Exercise directions ->
Output all records precisely as written.

Start of Data records

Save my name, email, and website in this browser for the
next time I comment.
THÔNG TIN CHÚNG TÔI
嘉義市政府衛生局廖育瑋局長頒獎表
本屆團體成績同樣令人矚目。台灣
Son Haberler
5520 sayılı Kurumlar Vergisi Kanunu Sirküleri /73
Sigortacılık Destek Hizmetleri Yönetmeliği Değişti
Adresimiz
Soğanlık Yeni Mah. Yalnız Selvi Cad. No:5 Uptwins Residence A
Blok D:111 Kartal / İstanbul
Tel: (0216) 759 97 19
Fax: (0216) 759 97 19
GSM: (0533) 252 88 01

End of Data records

Response to this exercise ->
Save my name, email, and website in this browser for the
next time I comment.
THÔNG TIN CHÚNG TÔI
嘉義市政府衛生局廖育瑋局長頒獎表
本屆團體成績同樣令人矚目。台灣
Son Haberler
5520 sayılı Kurumlar Vergisi Kanunu Sirküleri /73
Sigortacılık Destek Hizmetleri Yönetmeliği Değişti
Adresimiz
Soğanlık Yeni Mah. Yalnız Selvi Cad. No:5 Uptwins Residence A
Blok D:111 Kartal / İstanbul
Tel: (0216) 759 97 19
Fax: (0216) 759 97 19
GSM: (0533) 252 88 01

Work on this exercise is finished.